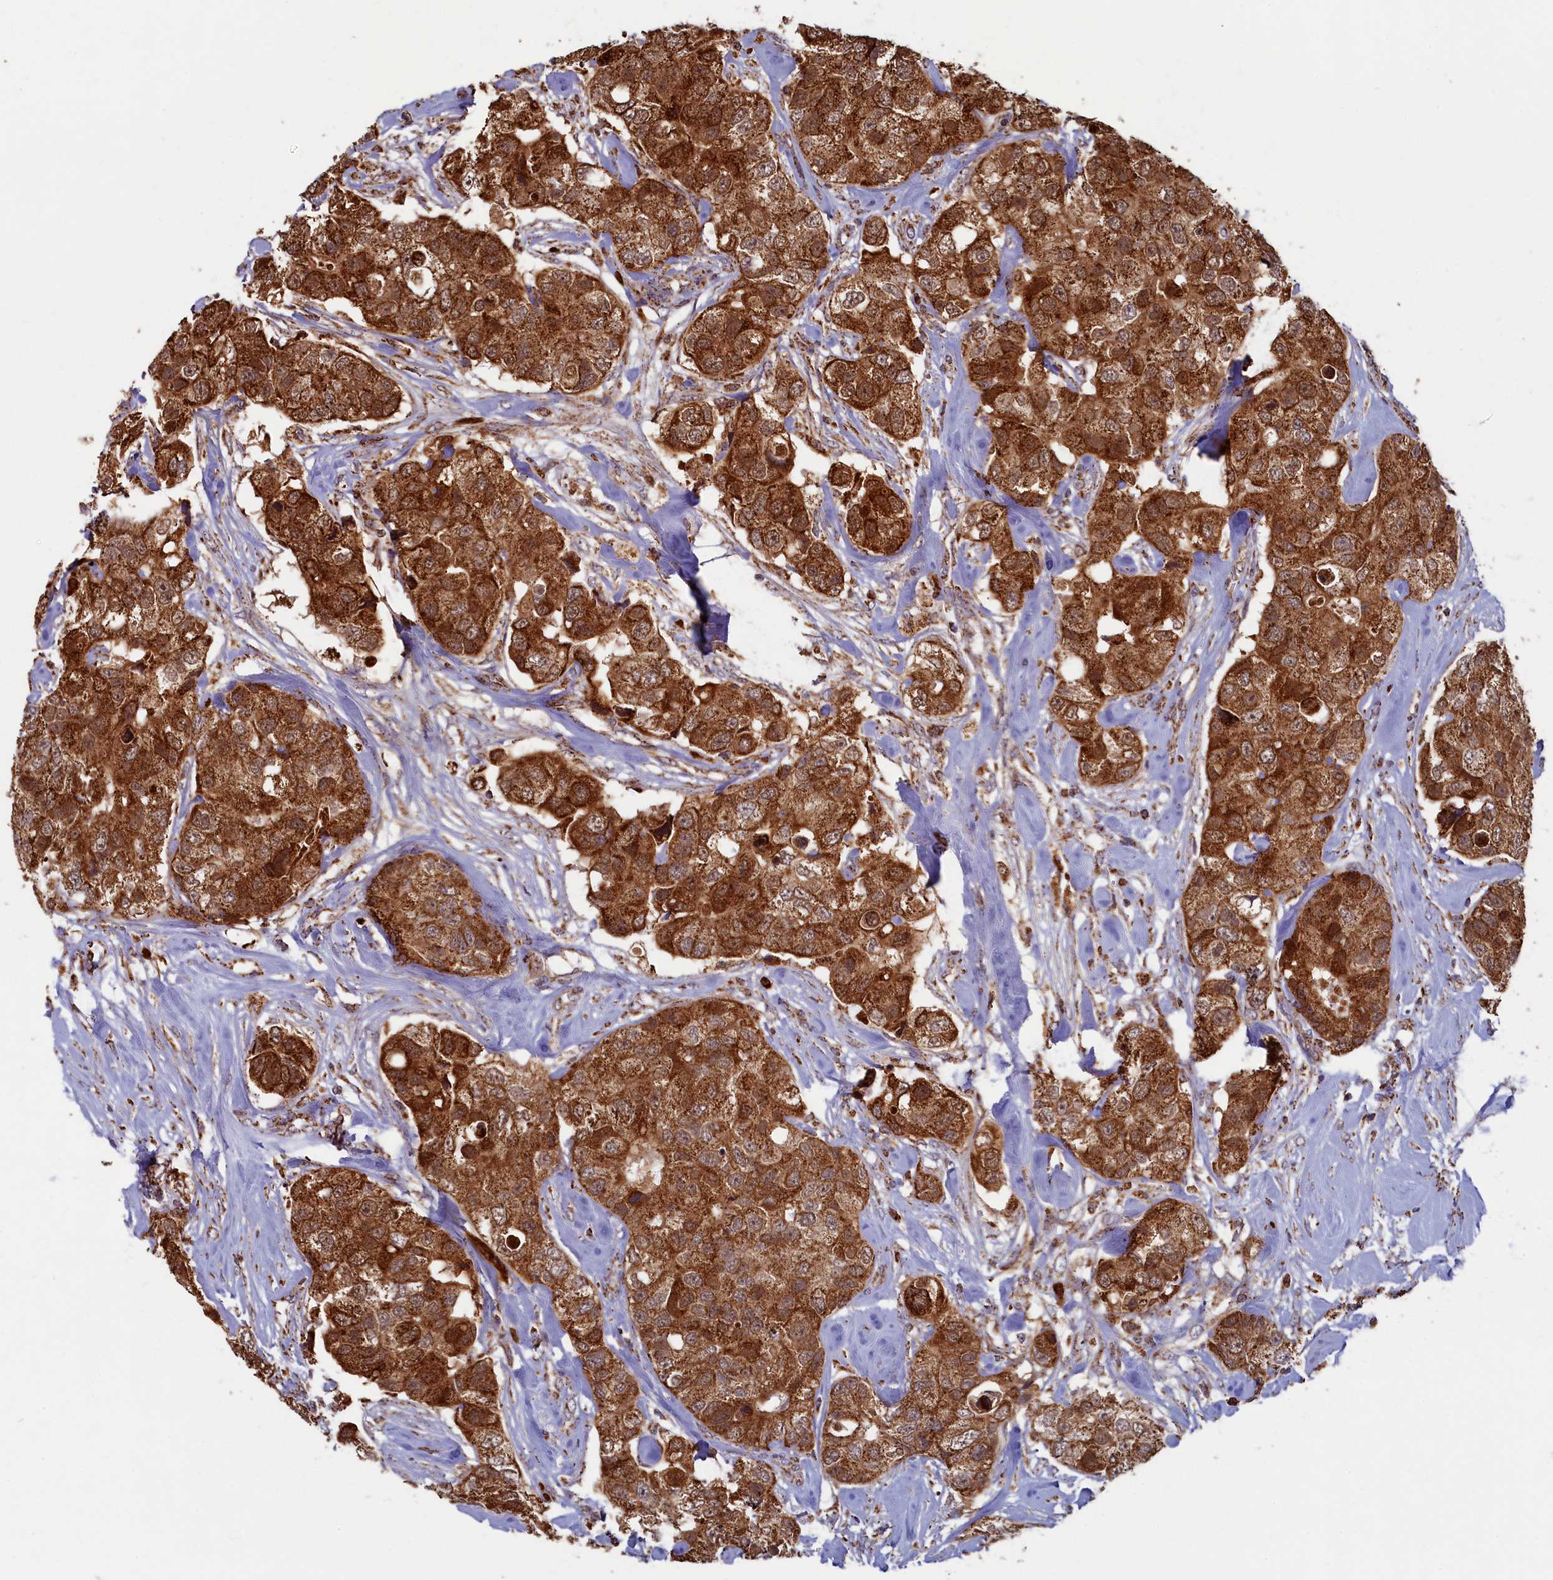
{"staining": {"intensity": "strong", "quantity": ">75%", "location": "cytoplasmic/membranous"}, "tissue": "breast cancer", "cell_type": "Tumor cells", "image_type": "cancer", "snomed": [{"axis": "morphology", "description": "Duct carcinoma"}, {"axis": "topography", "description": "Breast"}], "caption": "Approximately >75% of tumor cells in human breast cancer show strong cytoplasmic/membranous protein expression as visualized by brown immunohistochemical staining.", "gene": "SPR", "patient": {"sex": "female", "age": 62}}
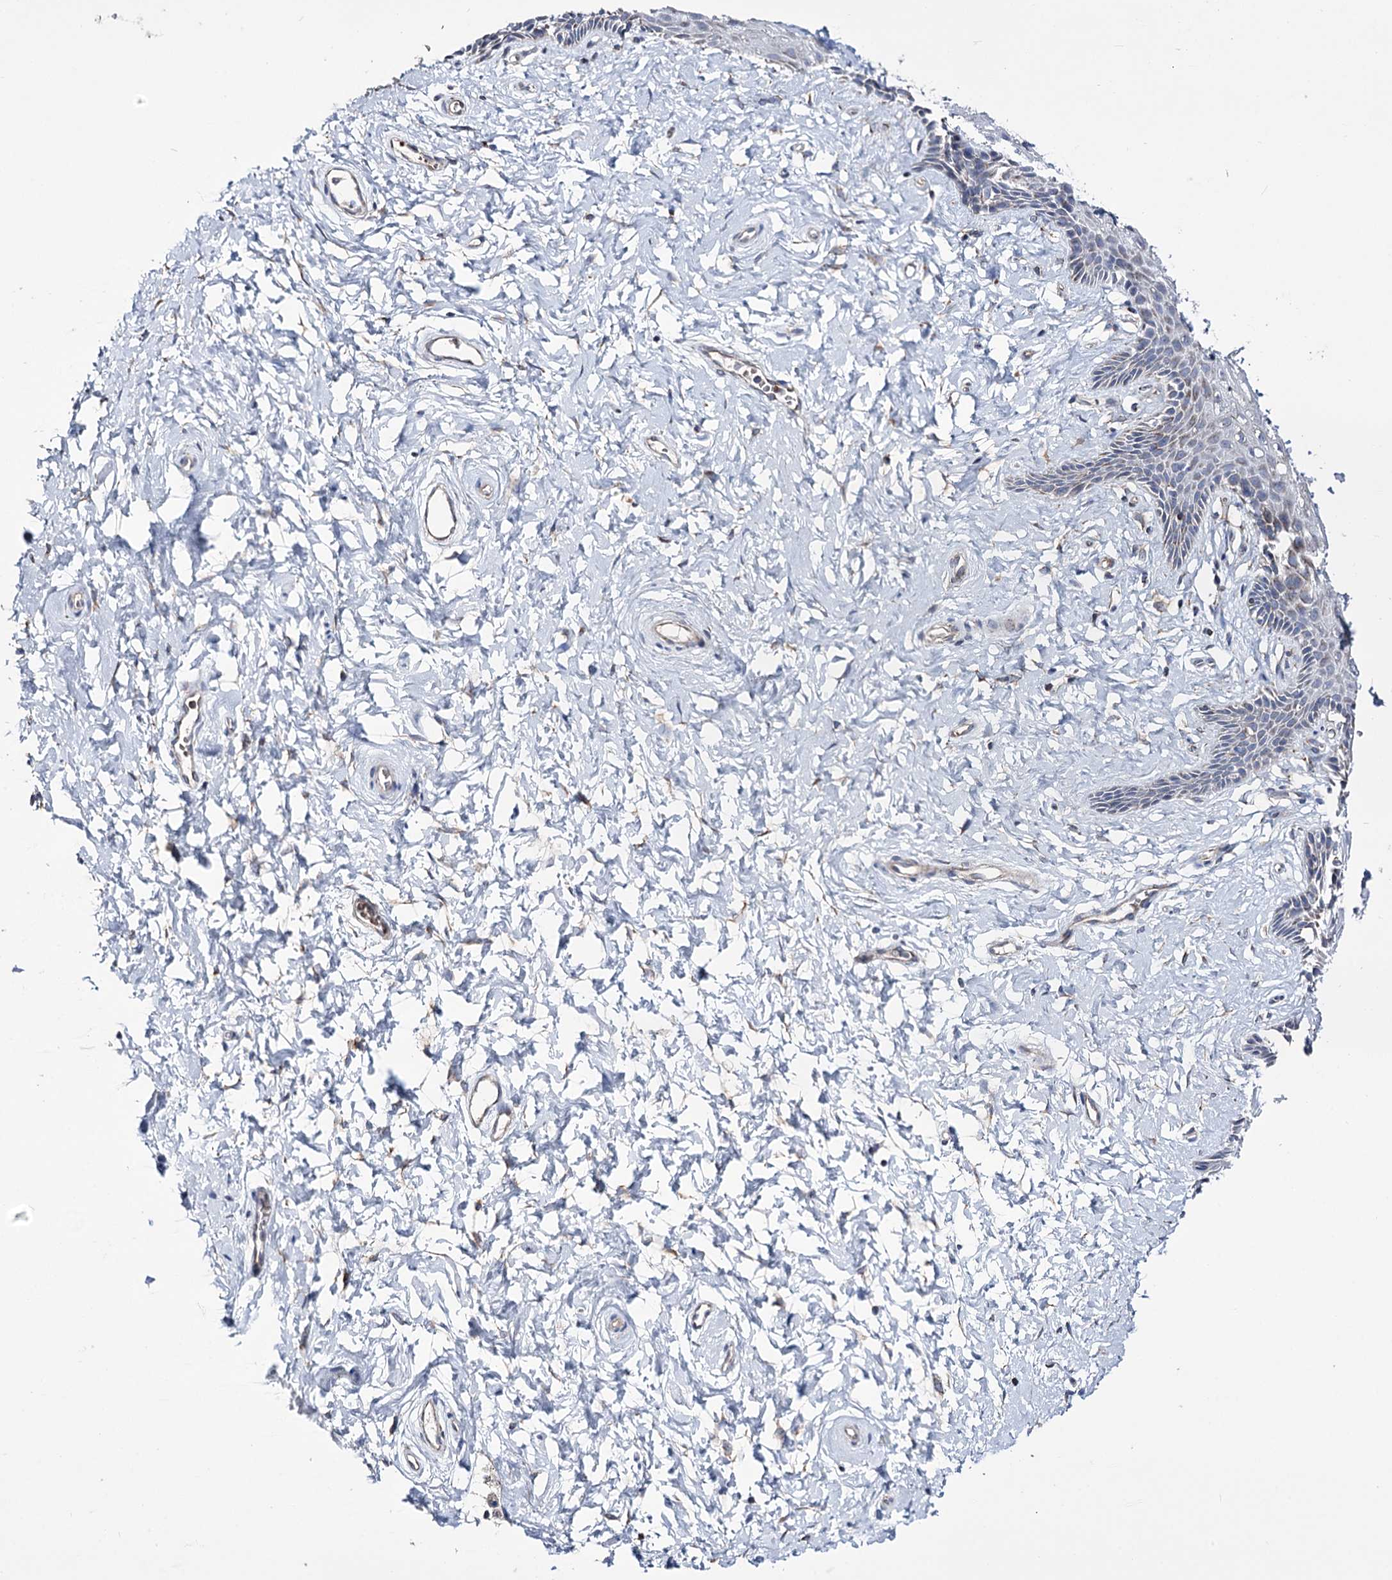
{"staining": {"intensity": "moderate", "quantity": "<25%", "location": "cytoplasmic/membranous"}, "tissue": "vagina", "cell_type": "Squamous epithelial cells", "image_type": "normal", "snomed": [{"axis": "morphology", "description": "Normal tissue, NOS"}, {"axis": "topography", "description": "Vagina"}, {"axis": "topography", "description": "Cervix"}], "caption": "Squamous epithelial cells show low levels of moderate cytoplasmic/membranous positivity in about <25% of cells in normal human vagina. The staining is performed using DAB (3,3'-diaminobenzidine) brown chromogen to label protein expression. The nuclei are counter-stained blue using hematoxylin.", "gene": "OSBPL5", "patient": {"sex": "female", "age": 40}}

━━━━━━━━━━━━━━━━

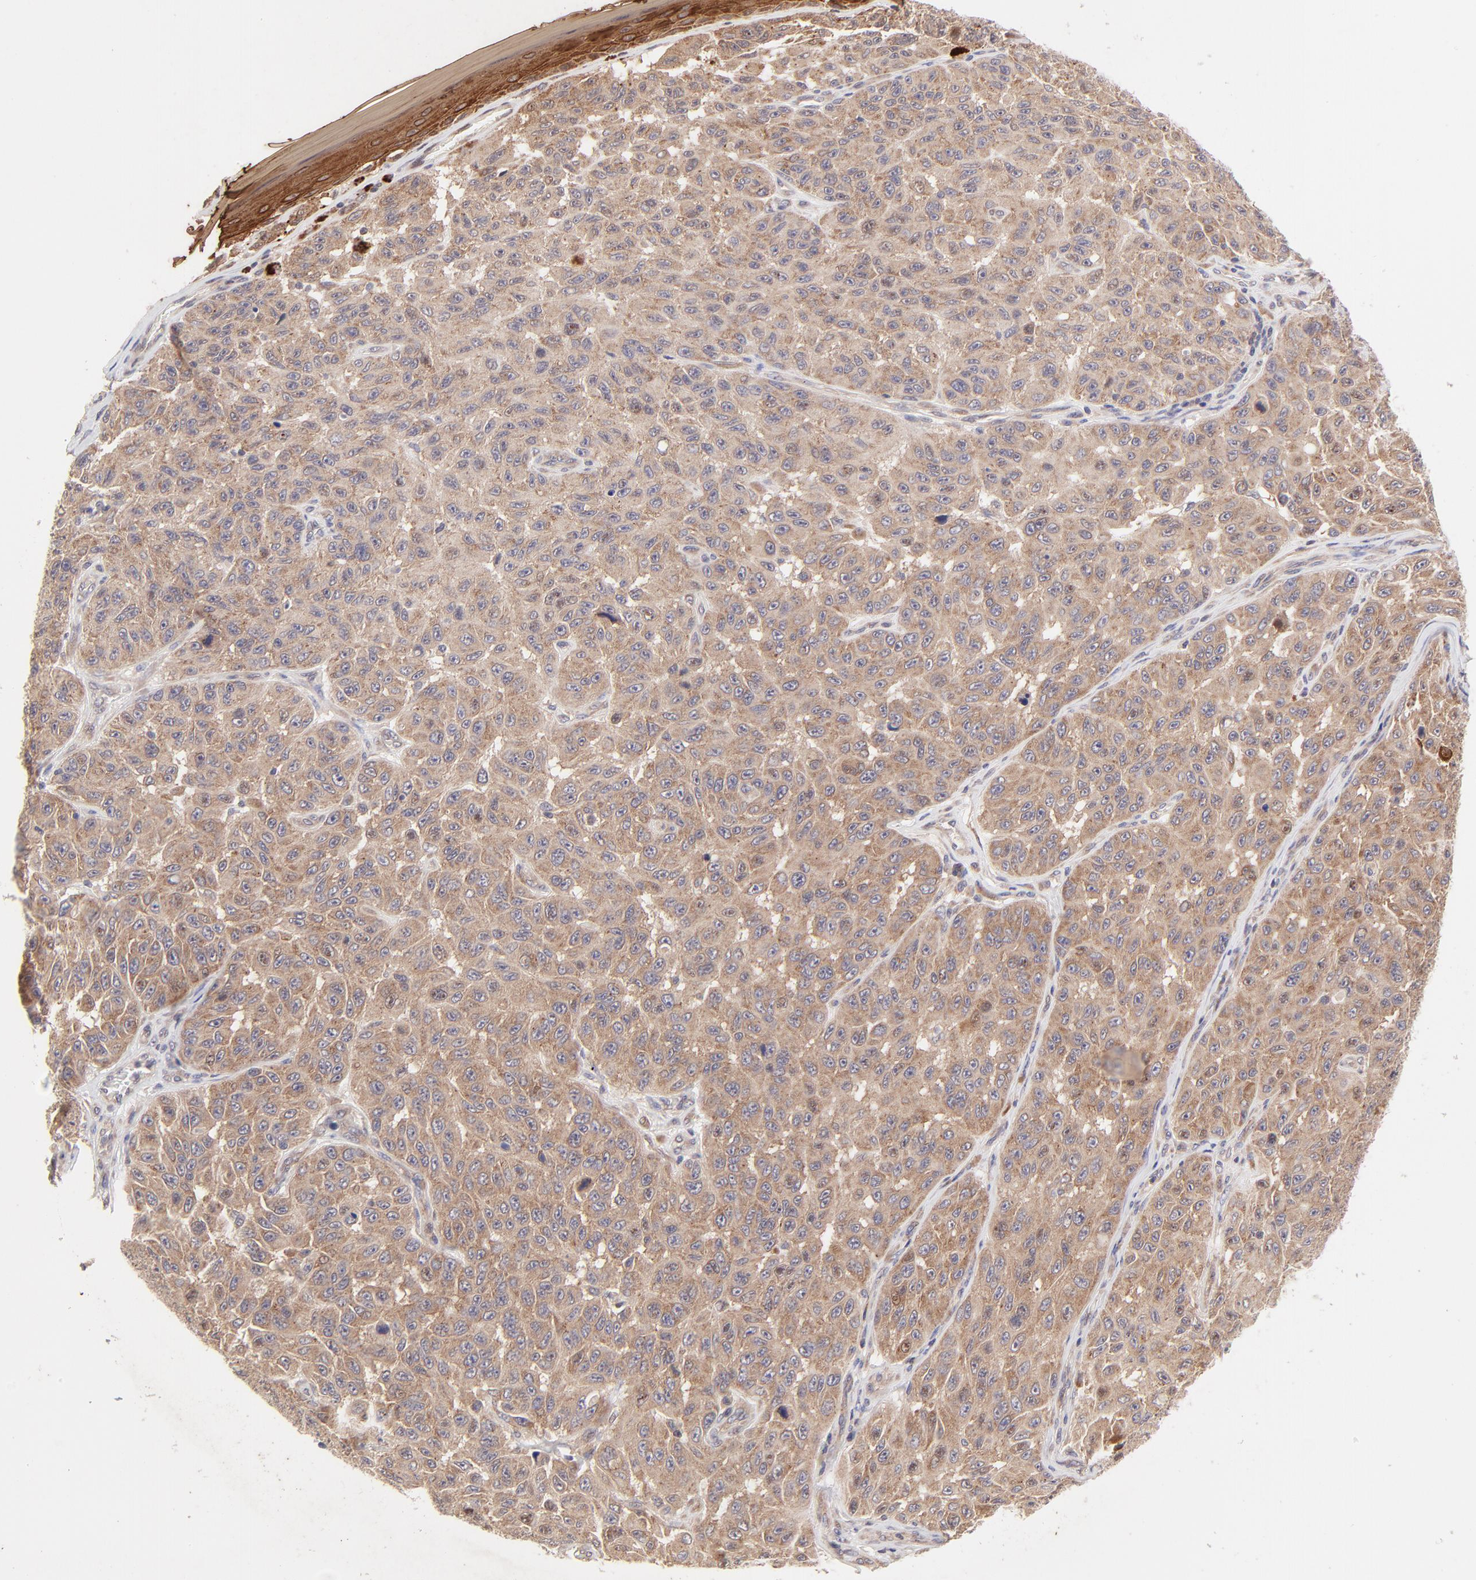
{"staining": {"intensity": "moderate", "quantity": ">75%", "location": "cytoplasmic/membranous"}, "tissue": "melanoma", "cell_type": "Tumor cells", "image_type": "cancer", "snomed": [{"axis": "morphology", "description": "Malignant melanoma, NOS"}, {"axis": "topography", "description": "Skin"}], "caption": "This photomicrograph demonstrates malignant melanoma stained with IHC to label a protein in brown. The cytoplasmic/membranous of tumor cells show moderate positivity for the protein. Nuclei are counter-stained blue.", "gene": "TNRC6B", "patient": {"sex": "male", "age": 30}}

━━━━━━━━━━━━━━━━

WHAT IS NEEDED =>
Find the line with "tumor cells in" in the data above, and from there retype each line exactly through the line with "epithelial cells show", skipping the pictures along the way.

RESPONSE AREA =>
{"staining": {"intensity": "strong", "quantity": ">75%", "location": "cytoplasmic/membranous"}, "tissue": "breast cancer", "cell_type": "Tumor cells", "image_type": "cancer", "snomed": [{"axis": "morphology", "description": "Duct carcinoma"}, {"axis": "topography", "description": "Breast"}], "caption": "Approximately >75% of tumor cells in human breast cancer show strong cytoplasmic/membranous protein expression as visualized by brown immunohistochemical staining.", "gene": "SPR", "patient": {"sex": "female", "age": 62}}
{"staining": {"intensity": "moderate", "quantity": "<25%", "location": "cytoplasmic/membranous"}, "tissue": "vagina", "cell_type": "Squamous epithelial cells", "image_type": "normal", "snomed": [{"axis": "morphology", "description": "Normal tissue, NOS"}, {"axis": "topography", "description": "Vagina"}, {"axis": "topography", "description": "Cervix"}], "caption": "Squamous epithelial cells show low levels of moderate cytoplasmic/membranous positivity in about <25% of cells in normal human vagina. The staining is performed using DAB (3,3'-diaminobenzidine) brown chromogen to label protein expression. The nuclei are counter-stained blue using hematoxylin.", "gene": "OSBPL5", "patient": {"sex": "female", "age": 40}}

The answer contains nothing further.